*What is being asked*. From the material below, pull each line containing the string "mediciner".
------------
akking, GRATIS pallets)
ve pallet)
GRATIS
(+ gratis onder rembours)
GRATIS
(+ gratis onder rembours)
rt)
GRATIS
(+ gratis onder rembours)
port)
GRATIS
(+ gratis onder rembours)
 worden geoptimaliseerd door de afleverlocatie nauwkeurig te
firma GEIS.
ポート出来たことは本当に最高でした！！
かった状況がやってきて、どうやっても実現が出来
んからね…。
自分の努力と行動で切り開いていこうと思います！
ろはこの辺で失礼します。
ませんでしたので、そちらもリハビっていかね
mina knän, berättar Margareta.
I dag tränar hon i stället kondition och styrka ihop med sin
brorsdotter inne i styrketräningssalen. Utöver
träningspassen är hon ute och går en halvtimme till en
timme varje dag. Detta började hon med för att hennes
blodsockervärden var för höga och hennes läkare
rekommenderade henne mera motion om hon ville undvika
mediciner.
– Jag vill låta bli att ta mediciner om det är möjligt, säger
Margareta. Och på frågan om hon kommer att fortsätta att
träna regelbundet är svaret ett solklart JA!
------------
*Solution to the problem*.
mediciner.
– Jag vill låta bli att ta mediciner om det är möjligt, säger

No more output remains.